Spiega Nick Cave: “L’idea di questo film è nata dai miei eventi ‘Conversations With…’. Amavo suonare versioni destrutturate delle mie canzoni in questi spettacoli, distillandole nelle loro forme essenziali. Sentivo che stavo riscoprendo di nuovo quelle canzoni e a un certo punto, ogni volta che avevo del tempo a disposizione, ho iniziato a pensare di entrare in uno studio e registrare queste versioni reinventate”.

Una formula che sembrava nell’aria all’indomani della pubblicazione di Ghosteen, ultimo album a firma Bad Seeds ma intimista e rarefatto negli arrangiamenti, tanto da assomigliare ad una meditazione in solitaria.

Un autore, Nick Cave, che ha sempre fatto di temi quali l’ambiguità, la morte, la consapevolezza e la follia, il confine tra bene e male, spesso frainteso e altrettanto di frequente osannato. Cresciuto in una famiglia benestante, madre insegnante, Nick Cave manifesta precocemente l’attrazione per l’abisso dell’animo umano. Eroina, tossicodipendenti, prostitute diventano già a 16 anni le frequentazioni abituali, assieme ad amene letture quali il Vecchio Testamento – di cui è un attento cultore. Musicalmente, la situazione parte in modo acerbo, con un punk di influenza inglese che non scalda nemmeno le cantine.

Il viaggio comincia quando i suoni passano ad una dans macabre elettro blues da gospel demoniaco, mescolando PIL e Tom Waits, Captain Beefheart e Leonard Cohen. La formazione che lo accompagna nasce dalle ceneri dei dimenticabili Boys Nect Door e diventano i Birthday Party guidati da Rowland Howard alla chitarra, e Mick Harvey piano e batteria. Fino al 1983 incidono 3 album (il secondo dei quali, imperdibile, é Prayers On Fire) e due Ep (tra cui The Bad Seed del 1983) e seminano quel che poi darà linfa vitale ai Bad Seeds.

Le due ultime release a firma Birthday Party lasciano semi fondamentali per il futuro dello sciamano australiano: The Bad Seed rivela quello che sarà uno dei cavalli di battaglia di sempre di Nick Cave, ovvero l’angosciante delirio in crescendo di “Wild World”. Sul secondo, Mutiny (1983), si mettono in luce soprattutto la litania spettrale di “Jennifer’s Veil” e l’allucinazione rumorista di “Mutiny In Heaven.

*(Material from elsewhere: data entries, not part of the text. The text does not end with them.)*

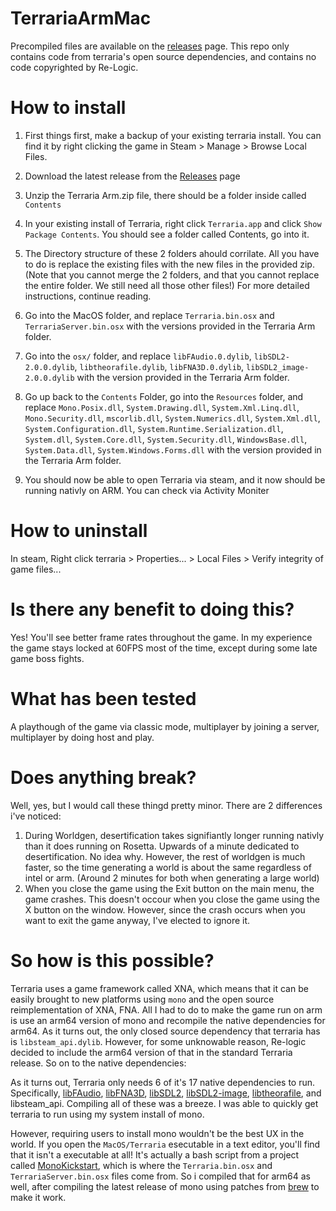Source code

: # TerrariaArmMac
Precompiled files are available on the [releases](https://github.com/Candygoblen123/TerrariaArmMac/releases) page. This repo only contains code from terraria's open source dependencies, and contains no code copyrighted by Re-Logic.

# How to install

1. First things first, make a backup of your existing terraria install. You can find it by right clicking the game in Steam > Manage > Browse Local Files.

2. Download the latest release from the [Releases](https://github.com/Candygoblen123/TerrariaArmMac/releases) page

3. Unzip the Terraria Arm.zip file, there should be a folder inside called `Contents`

4. In your existing install of Terraria, right click `Terraria.app` and click `Show Package Contents`. You should see a folder called Contents, go into it.

5. The Directory structure of these 2 folders ahould corrilate. All you have to do is replace the existing files with the new files in the provided zip. (Note that you cannot merge the 2 folders, and that you cannot replace the entire folder. We still need all those other files!) For more detailed instructions, continue reading. 

6. Go into the MacOS folder, and replace `Terraria.bin.osx` and `TerrariaServer.bin.osx` with the versions provided in the Terraria Arm folder.

7. Go into the `osx/` folder, and replace `libFAudio.0.dylib`, `libSDL2-2.0.0.dylib`, `libtheorafile.dylib`, `libFNA3D.0.dylib`, `libSDL2_image-2.0.0.dylib` with the version provided in the Terraria Arm folder.

8. Go up back to the `Contents` Folder, go into the `Resources` folder, and replace `Mono.Posix.dll`, `System.Drawing.dll`, `System.Xml.Linq.dll`, `Mono.Security.dll`, `mscorlib.dll`, `System.Numerics.dll`, `System.Xml.dll`, `System.Configuration.dll`, `System.Runtime.Serialization.dll`, `System.dll`, `System.Core.dll`, `System.Security.dll`, `WindowsBase.dll`, `System.Data.dll`, `System.Windows.Forms.dll` with the version provided in the Terraria Arm folder.

9. You should now be able to open Terraria via steam, and it now should be running nativly on ARM. You can check via Activity Moniter

# How to uninstall
In steam, Right click terraria > Properties... > Local Files > Verify integrity of game files...

# Is there any benefit to doing this?
Yes! You'll see better frame rates throughout the game. In my experience the game stays locked at 60FPS most of the time, except during some late game boss fights.

# What has been tested
A playthough of the game via classic mode, multiplayer by joining a server, multiplayer by doing host and play.

# Does anything break?
Well, yes, but I would call these thingd pretty minor. There are 2 differences i've noticed: 
1. During Worldgen, desertification takes signifiantly longer running nativly than it does running on Rosetta. Upwards of a minute dedicated to desertification. No idea why. However, the rest of worldgen is much faster, so the time generating a world is about the same regardless of intel or arm. (Around 2 minutes for both when generating a large world)
2. When you close the game using the Exit button on the main menu, the game crashes. This doesn't occour when you close the game using the X button on the window. However, since the crash occurs when you want to exit the game anyway, I've elected to ignore it.

# So how is this possible?
Terraria uses a game framework called XNA, which means that it can be easily brought to new platforms using `mono` and the open source reimplementation of XNA, FNA. All I had to do to make the game run on arm is use an arm64 version of mono and recompile the native dependencies for arm64. As it turns out, the only closed source dependency that terraria has is `libsteam_api.dylib`. However, for some unknowable reason, Re-logic decided to include the arm64 version of that in the standard Terraria release. So on to the native dependencies:

As it turns out, Terraria only needs 6 of it's 17 native dependencies to run. Specifically, [libFAudio](https://github.com/FNA-XNA/FAudio), [libFNA3D](https://github.com/FNA-XNA/FNA3D/), [libSDL2](https://github.com/libsdl-org/SDL), [libSDL2-image](https://github.com/libsdl-org/SDL_image), [libtheorafile](https://github.com/FNA-XNA/Theorafile/), and libsteam_api. Compiling all of these was a breeze. I was able to quickly get terraria to run using my system install of mono.

However, requiring users to install mono wouldn't be the best UX in the world. If you open the `MacOS/Terraria` esecutable in a text editor, you'll find that it isn't a executable at all! It's actually a bash script from a project called [MonoKickstart](https://github.com/flibitijibibo/MonoKickstart), which is where the `Terraria.bin.osx` and `TerrariaServer.bin.osx` files come from. So i compiled that for arm64 as well, after compiling the latest release of mono using patches from [brew](https://github.com/Homebrew/homebrew-core/blob/master/Formula/mono.rb) to make it work.
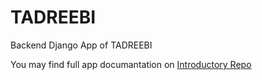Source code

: # TADREEBI

Backend Django App of TADREEBI

You may find full app documantation on [Introductory Repo](https://github.com/Tadreebi/app)
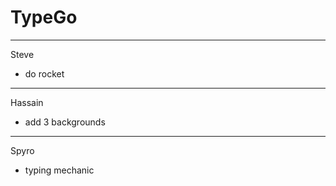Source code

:# TypeGo

<hr>
Steve

- do rocket

<hr>
Hassain

- add 3 backgrounds

<hr>
Spyro

- typing mechanic
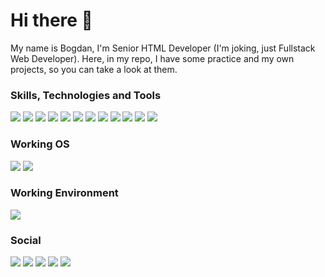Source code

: # Hi there 👋

My name is Bogdan, I'm Senior HTML Developer (I'm joking, just Fullstack Web Developer). Here, in my repo, I have some practice and my own projects, so you can take a look at them.

### Skills, Technologies and Tools

![](https://img.shields.io/badge/HTML--E34F26?style=for-the-badge&logo=HTML5)
![](https://img.shields.io/badge/CSS--1572B6?style=for-the-badge&logo=CSS3)
![](https://img.shields.io/badge/JS--F7DF1E?style=for-the-badge&logo=JavaScript)
![](https://img.shields.io/badge/jQuery|AJAX--0769AD?style=for-the-badge&logo=JQuery)
![](https://img.shields.io/badge/PHP--777BB4?style=for-the-badge&logo=PHP)
![](https://img.shields.io/badge/MySQL--4479A1?style=for-the-badge&logo=MySQL)
![](https://img.shields.io/badge/Apache--D22128?style=for-the-badge&logo=Apache)
![](https://img.shields.io/badge/NGINX--009639?style=for-the-badge&logo=NGINX)
![](https://img.shields.io/badge/Git--F05032?style=for-the-badge&logo=Git)
![](https://img.shields.io/badge/Docker--2496ED?style=for-the-badge&logo=Docker)
![](https://img.shields.io/badge/Composer--885630?style=for-the-badge&logo=Composer)
![](https://img.shields.io/badge/Laravel--FF2D20?style=for-the-badge&logo=Laravel)

### Working OS

![](https://img.shields.io/badge/Windows--0078D6?style=for-the-badge&logo=Windows)
![](https://img.shields.io/badge/Linux--FCC624?style=for-the-badge&logo=Linux)

### Working Environment

![](https://img.shields.io/badge/PHPStorm--000000?style=for-the-badge&logo=PHPStorm)

### Social
![](https://img.shields.io/github/followers/PHProger-themus?label=GitHub&style=social)
![](https://img.shields.io/badge/VK-phproger-4680C2?logo=VK)
![](https://img.shields.io/badge/TG-B0GUCHAR-26A5E4?logo=Telegram)
![](https://img.shields.io/badge/Discord-phpproger-5865F2?logo=Discord)
![](https://img.shields.io/badge/Steam-B0gUChAR-000000?logo=Steam)
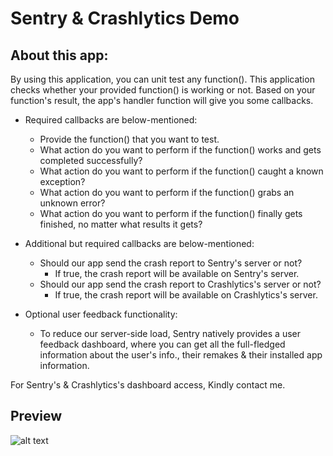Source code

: # Sentry & Crashlytics Demo

## About this app:
By using this application, you can unit test any function(). This application checks whether your provided function() is working or not. Based on your function's result, the app's handler function will give you some callbacks.

  - Required callbacks are below-mentioned:
    - Provide the function() that you want to test.
    - What action do you want to perform if the function() works and gets completed successfully?
    - What action do you want to perform if the function() caught a known exception?
    - What action do you want to perform if the function() grabs an unknown error?
    - What action do you want to perform if the function() finally gets finished, no matter what results it gets?

  - Additional but required callbacks are below-mentioned:
    - Should our app send the crash report to Sentry's server or not?
      - If true, the crash report will be available on Sentry's server.
    - Should our app send the crash report to Crashlytics's server or not?
      - If true, the crash report will be available on Crashlytics's server.

  - Optional user feedback functionality:
    - To reduce our server-side load, Sentry natively provides a user feedback dashboard, where you can get all the full-fledged information about the user's info., their remakes & their installed app information.

For Sentry's & Crashlytics's dashboard access, Kindly contact me.

## Preview
![alt text](https://i.postimg.cc/ZR2srmHs/Screenshot-2023-10-09-at-12-55-10-PM.png "img")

Da quello spartiacque che è stato il 1983, siamo arrivati fino al 2019, con capolavori assoluti come From Her To Eternity (1983), The First Born Is Dead (1984), The Good Son (1985), Murder Ballads (1996) e The Boatman^s Call (1997), nei quali l’animo umano non cessa di fornire evidenti prove della propria distanza dal bene e dalla luce. Eppure dalla fine degli anni Novanta i toni usati dal Re Inchiostro mostrano meno più braci e meno lapilli, come se il dolore – nella forma della morte del figlio e prima ancora dell’abbandono da parte della moglie – avesse aperto spiragli nella notte senza stelle del destino degli uomini.